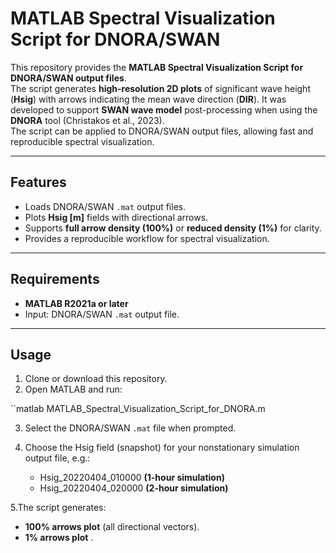 # MATLAB Spectral Visualization Script for DNORA/SWAN
This repository provides the **MATLAB Spectral Visualization Script for DNORA/SWAN output files**.   
The script generates **high-resolution 2D plots** of significant wave height (**Hsig**) with arrows indicating the mean wave direction (**DIR**).
It was developed to support **SWAN wave model** post-processing when using the **DNORA** tool (Christakos et al., 2023).  
The script can be applied to DNORA/SWAN output files, allowing fast and reproducible spectral visualization.

---

## Features
- Loads DNORA/SWAN `.mat` output files.
- Plots **Hsig [m]** fields with directional arrows.
- Supports **full arrow density (100%)** or **reduced density (1%)** for clarity.
- Provides a reproducible workflow for spectral visualization.

---

## Requirements
- **MATLAB R2021a or later**   
- Input: DNORA/SWAN `.mat` output file.

---

## Usage
1. Clone or download this repository.  
2. Open MATLAB and run: 

``matlab
   MATLAB_Spectral_Visualization_Script_for_DNORA.m
  
3. Select the DNORA/SWAN `.mat` file when prompted.
   
4. Choose the Hsig field (snapshot) for your nonstationary simulation output file,
   e.g.:
   
   - Hsig_20220404_010000 **(1-hour simulation)**
   - Hsig_20220404_020000 **(2-hour simulation)**  

5.The script generates:

- **100% arrows plot** (all directional vectors).  
- **1% arrows plot** .  
















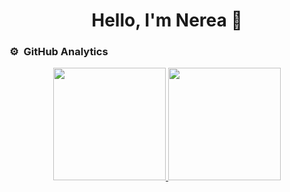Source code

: <div align="center">
<h1 align="center">Hello, I'm Nerea 🐲 </h1>


</div>

### ⚙️ &nbsp;GitHub Analytics
<p align="center">
<a href="https://github.com/nereazj544">
  <img height="180em" src="https://github-readme-stats-eight-theta.vercel.app/api?username=soyneokurai&show_icons=true&theme=algolia&include_all_commits=true&count_private=true"/>
  <img height="180em" src="https://github-readme-stats-eight-theta.vercel.app/api/top-langs/?username=soyneokurai&layout=compact&langs_count=8&theme=algolia"/>
</a>
</p>
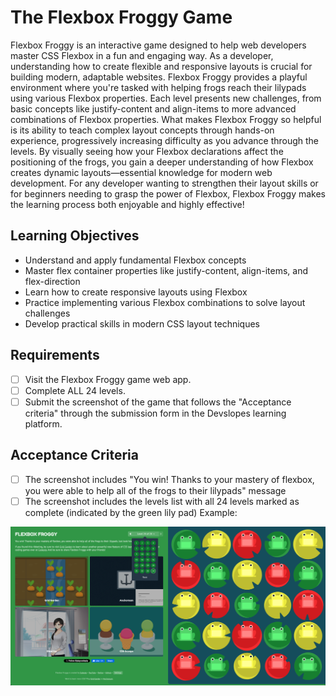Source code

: # The Flexbox Froggy Game

Flexbox Froggy is an interactive game designed to help web developers master CSS Flexbox in a fun and engaging way. As a developer, understanding how to create flexible and responsive layouts is crucial for building modern, adaptable websites. Flexbox Froggy provides a playful environment where you're tasked with helping frogs reach their lilypads using various Flexbox properties.
Each level presents new challenges, from basic concepts like justify-content and align-items to more advanced combinations of Flexbox properties. What makes Flexbox Froggy so helpful is its ability to teach complex layout concepts through hands-on experience, progressively increasing difficulty as you advance through the levels. By visually seeing how your Flexbox declarations affect the positioning of the frogs, you gain a deeper understanding of how Flexbox creates dynamic layouts—essential knowledge for modern web development.
For any developer wanting to strengthen their layout skills or for beginners needing to grasp the power of Flexbox, Flexbox Froggy makes the learning process both enjoyable and highly effective!

## Learning Objectives

- Understand and apply fundamental Flexbox concepts
- Master flex container properties like justify-content, align-items, and flex-direction
- Learn how to create responsive layouts using Flexbox
- Practice implementing various Flexbox combinations to solve layout challenges
- Develop practical skills in modern CSS layout techniques

## Requirements

- [ ] Visit the Flexbox Froggy game web app.
- [ ] Complete ALL 24 levels.
- [ ] Submit the screenshot of the game that follows the "Acceptance criteria" through the submission form in the Devslopes learning platform.

## Acceptance Criteria

- [ ] The screenshot includes "You win! Thanks to your mastery of flexbox, you were able to help all of the frogs to their lilypads" message
- [ ] The screenshot includes the levels list with all 24 levels marked as complete (indicated by the green lily pad)
Example:

![results](./images/froggy-complete.png)
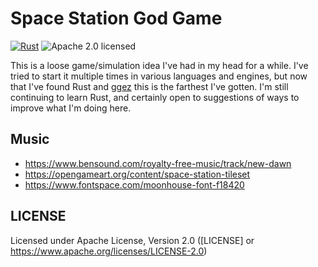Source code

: # Space Station God Game

[![Rust](https://github.com/grantmd/space_station_god_game_proto_rust/actions/workflows/rust.yml/badge.svg)](https://github.com/grantmd/space_station_god_game_proto_rust/actions/workflows/rust.yml)
![Apache 2.0 licensed](https://img.shields.io/badge/license-Apache2.0-blue.svg)

This is a loose game/simulation idea I've had in my head for a while. I've tried to start it multiple times in various languages and engines, but now that I've found Rust and [ggez](https://ggez.rs/) this is the farthest I've gotten. I'm still continuing to learn Rust, and certainly open to suggestions of ways to improve what I'm doing here.

## Music
* https://www.bensound.com/royalty-free-music/track/new-dawn
* https://opengameart.org/content/space-station-tileset
* https://www.fontspace.com/moonhouse-font-f18420

## LICENSE

Licensed under Apache License, Version 2.0 ([LICENSE] or https://www.apache.org/licenses/LICENSE-2.0)
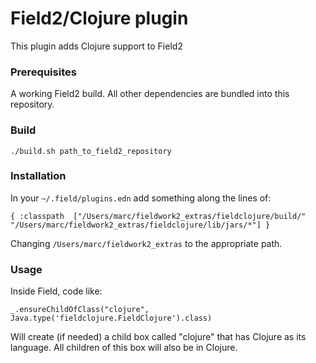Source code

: # Field2/Clojure plugin

This plugin adds Clojure support to Field2

### Prerequisites 
A working Field2 build. All other dependencies are bundled into this repository.

### Build
`./build.sh path_to_field2_repository`

### Installation

In your `~/.field/plugins.edn` add something along the lines of:

`{ :classpath 
["/Users/marc/fieldwork2_extras/fieldclojure/build/" 
"/Users/marc/fieldwork2_extras/fieldclojure/lib/jars/*"] }`

Changing `/Users/marc/fieldwork2_extras` to the appropriate path. 

### Usage
Inside Field, code like:

`_.ensureChildOfClass("clojure", Java.type('fieldclojure.FieldClojure').class)`

Will create (if needed) a child box called "clojure" that has Clojure as its language. All children of this box will also be in Clojure.
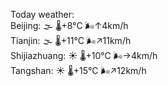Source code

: Today weather:  
Beijing: 🌫  🌡️+8°C 🌬️↑4km/h  
Tianjin: 🌫  🌡️+11°C 🌬️↗11km/h  
Shijiazhuang: ☀️   🌡️+10°C 🌬️→4km/h  
Tangshan: ☀️   🌡️+15°C 🌬️↗12km/h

:: YOUR TASK ::
Write out only the lines that run from the line containing "- Practice implementing" through the line containing "win! Thanks to", both included, exactly as they appear above.

:: EXERCISE OUTPUT ::
- Practice implementing various Flexbox combinations to solve layout challenges
- Develop practical skills in modern CSS layout techniques

## Requirements

- [ ] Visit the Flexbox Froggy game web app.
- [ ] Complete ALL 24 levels.
- [ ] Submit the screenshot of the game that follows the "Acceptance criteria" through the submission form in the Devslopes learning platform.

## Acceptance Criteria

- [ ] The screenshot includes "You win! Thanks to your mastery of flexbox, you were able to help all of the frogs to their lilypads" message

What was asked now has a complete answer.